The task force also reviewed the materials it made available recently online here and discussed content for future Web videos and podcasts.

“We have received some really great feedback about the website,” Schave said.

In addition to the website materials, the task force also approved an insert for the March edition of Reporter. The insert, which provides posters that can be displayed in congregational facilities, helps raise awareness about the issue of domestic violence and abuse.

“We all know someone who is either currently being abused by someone else or who in the past has been abused pretty seriously,” said Saunders, even if it is not specifically known who has been abused or how they have been abused. “We might not know who they are, but we know someone. That’s how common it is.”
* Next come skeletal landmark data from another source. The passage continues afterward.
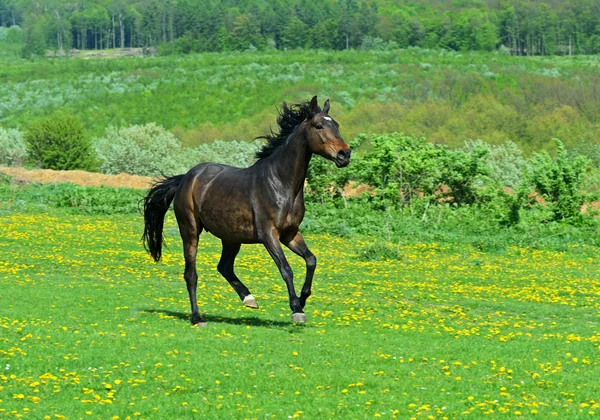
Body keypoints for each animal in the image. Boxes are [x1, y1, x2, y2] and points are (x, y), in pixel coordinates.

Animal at [143, 97, 352, 326]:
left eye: (337, 125)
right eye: (319, 125)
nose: (345, 154)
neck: (281, 183)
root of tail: (185, 179)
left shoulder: (290, 234)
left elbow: (311, 260)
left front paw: (303, 299)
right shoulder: (269, 235)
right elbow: (286, 269)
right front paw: (296, 309)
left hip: (231, 238)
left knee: (224, 267)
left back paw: (249, 299)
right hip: (190, 230)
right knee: (191, 274)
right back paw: (197, 318)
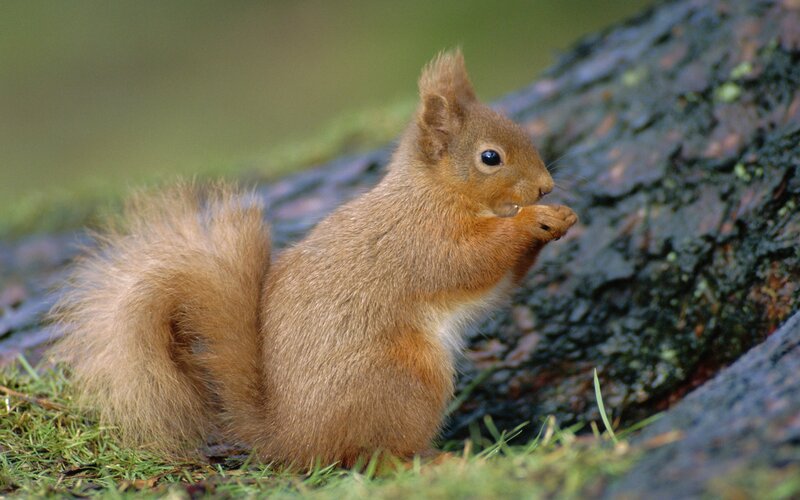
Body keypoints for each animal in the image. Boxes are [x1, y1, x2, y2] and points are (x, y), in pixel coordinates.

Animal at [50, 50, 577, 468]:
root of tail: (292, 440)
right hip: (405, 379)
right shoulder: (423, 242)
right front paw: (533, 221)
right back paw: (434, 460)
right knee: (370, 458)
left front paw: (561, 217)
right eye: (490, 158)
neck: (435, 193)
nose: (545, 187)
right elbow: (472, 261)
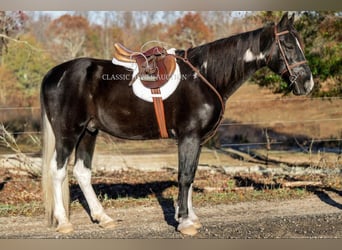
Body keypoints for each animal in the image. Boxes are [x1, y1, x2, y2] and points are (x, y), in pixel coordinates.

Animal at [40, 13, 312, 236]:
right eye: (288, 45)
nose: (307, 83)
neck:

Because of the stigma surrounding domestic violence and child abuse, research is difficult, Saunders added. “You have to start by defining what you mean by domestic violence or domestic abuse. Or you might call it battering. You might call it spouse abuse. The different terms are defined in different ways. If you mean literally striking or physically inflecting violence on another person, those numbers are much smaller.”
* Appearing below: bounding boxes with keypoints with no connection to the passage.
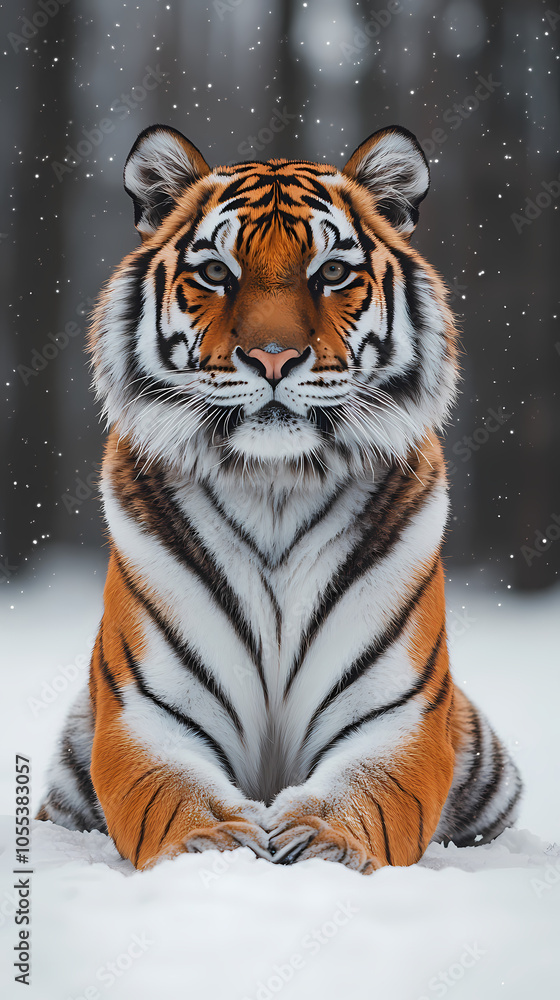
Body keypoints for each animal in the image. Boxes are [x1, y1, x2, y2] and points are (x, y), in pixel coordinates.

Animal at [37, 123, 522, 873]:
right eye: (216, 274)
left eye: (332, 273)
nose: (272, 356)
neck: (275, 485)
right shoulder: (148, 716)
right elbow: (175, 799)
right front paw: (213, 850)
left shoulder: (397, 716)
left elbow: (364, 796)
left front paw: (322, 843)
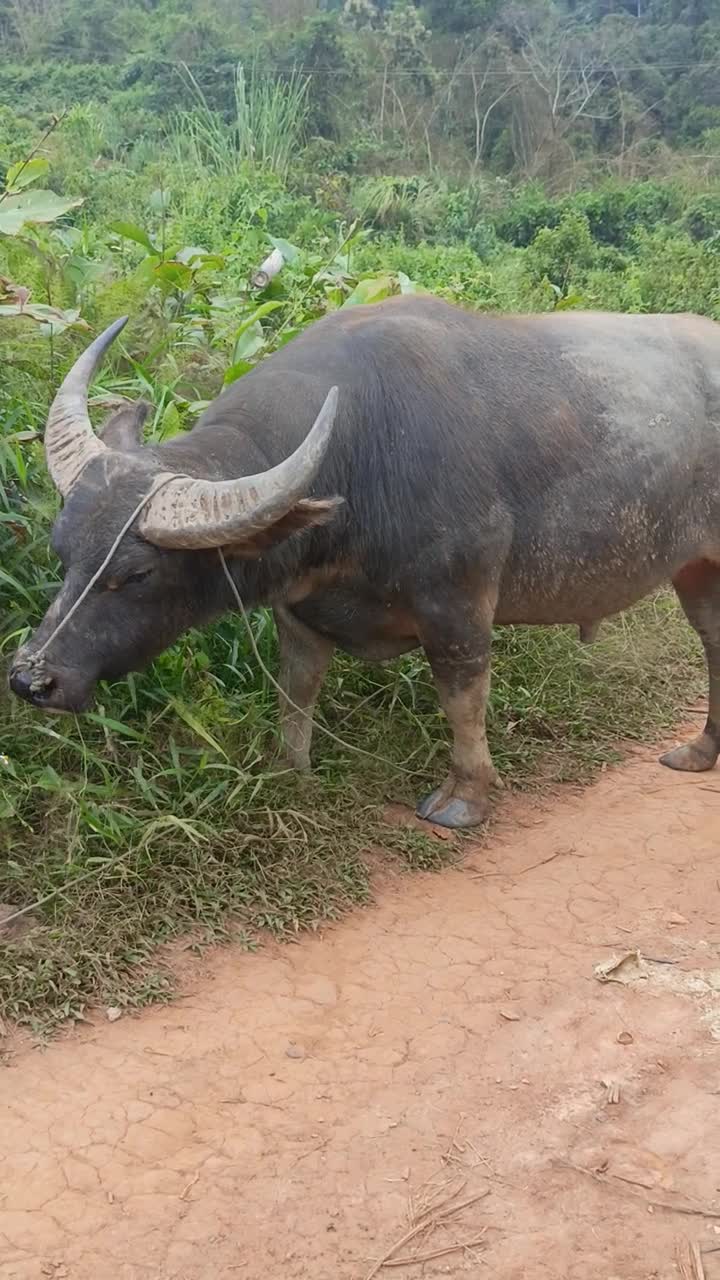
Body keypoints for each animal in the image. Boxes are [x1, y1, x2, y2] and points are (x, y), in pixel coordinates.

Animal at [9, 296, 720, 828]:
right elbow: (297, 690)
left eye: (137, 575)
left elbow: (463, 700)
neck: (360, 457)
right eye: (63, 552)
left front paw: (466, 797)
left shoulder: (458, 610)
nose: (31, 680)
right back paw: (700, 750)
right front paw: (287, 771)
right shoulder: (299, 612)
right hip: (697, 569)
If you use the broader definition of domestic abuse, which might include the violence but also includes emotional abuse — constant name-calling and insults, isolating the other person from family and friends, controlling resources and finances in the home, and, yes, spiritual abuse — the numbers are greater, Saunders said.

Results of abuse ‘shocking’

“However you define it, the results are shocking,” he added.

Wendorf

There is another facet, too, observed Muench and Ostapowich. Domestic abuse damages more than the adults involved in a relationship. It also affects the children — emotionally, behaviorally, socially and spiritually.

“It leads to alienation and doubt. It leads a child to ask, ‘Where is God? Why doesn’t He answer my prayers?,’ ” Muench explained.

Growing up in a home with domestic violence “changes your cognitive belief system,” Ostapowich said. “It is pernicious to children.”

Whether in our congregations or in our communities at-large, “this is not something that’s happening to a few people,” Wendorf noted. “The statistics are overwhelming. To know that when I’m sitting in worship on a weekend that there are people there with me as part of the body of Christ who have suffered unbelievable damage because of domestic violence and/or child abuse — to know that they need that Word of grace and the unfailing love and hope they can find in Christ, the better prepared I am to share the hope I have in me, because of what Jesus has done for me.”

The task-force training scheduled for May 27-28 at Concordia University Wisconsin will be helpful for parish nurses, Hardecopf said, because, often, they are among the first to become aware of abuse issues.

“As parish nurses, we have a lot of contact with people, whether it’s through blood-pressure screening, and we pull up their sleeve, and they have bruises, or we just see them in another setting, and we have a trust relationship with them. The big thing we do is refer out and make sure they have the support they need — spiritual support through the pastor and professional support through appropriate counseling.”

The opportunity to serve on this task force has confirmed for her the duty the Church has to its suffering members, and especially in the case of child abuse, those members without a voice, Schave said.

“The potential for them to walk away from the faith is too great should we provide unhelpful counsel or ignore the issue altogether,” she said.

The task force is scheduled to meet again in April via conference call.